TASK REQUIREMENTS:
- 1) Reproduce the FBA post word for word, starting at the words "Follow the FBA!" and stopping after "of your bodice.".
- 2) List every expansion of the letters FBA given in the FBA post, including the ones it rejects.

SOURCE PASSAGE:
··········

Follow the FBA!

Meet My Chest!

Never let it be said that the inhabitants of Didyoumakethat Towers can’t take a hint. Specifically, never let it be said that I don’t listen to Lucy! She’s been nagging me for a while now, pleading, begging, wringing her hands. ‘When will you do an FBA? You NEED an FBA!’

For anyone else who, like myself, once never knew what this stands for: No, it’s not Frank Balderdash Assessment. Nor is it Finely Boiled Arse. It’s a Full Bust Adjustment.

What’s one of those, Karen? Well, when you need to accommodate your finer features – and I’m not talking about your prettily flared nostrils – you need to make more room in a top or bodice. Lucy advises me that simply adding extra yardage at the side seams doesn’t really work. You need specific extra room in specific parts of your bodice.

··········

(Extracted records)
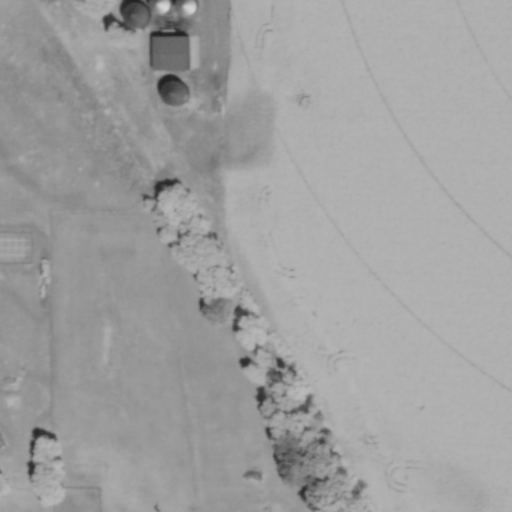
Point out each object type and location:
building: (163, 5)
building: (188, 5)
building: (138, 13)
building: (173, 52)
road: (215, 58)
building: (177, 92)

··········

RESULTS:
- 1)
Follow the FBA!

Meet My Chest!

Never let it be said that the inhabitants of Didyoumakethat Towers can’t take a hint. Specifically, never let it be said that I don’t listen to Lucy! She’s been nagging me for a while now, pleading, begging, wringing her hands. ‘When will you do an FBA? You NEED an FBA!’

For anyone else who, like myself, once never knew what this stands for: No, it’s not Frank Balderdash Assessment. Nor is it Finely Boiled Arse. It’s a Full Bust Adjustment.

What’s one of those, Karen? Well, when you need to accommodate your finer features – and I’m not talking about your prettily flared nostrils – you need to make more room in a top or bodice. Lucy advises me that simply adding extra yardage at the side seams doesn’t really work. You need specific extra room in specific parts of your bodice.

- 2)
- Frank Balderdash Assessment
- Finely Boiled Arse
- Full Bust Adjustment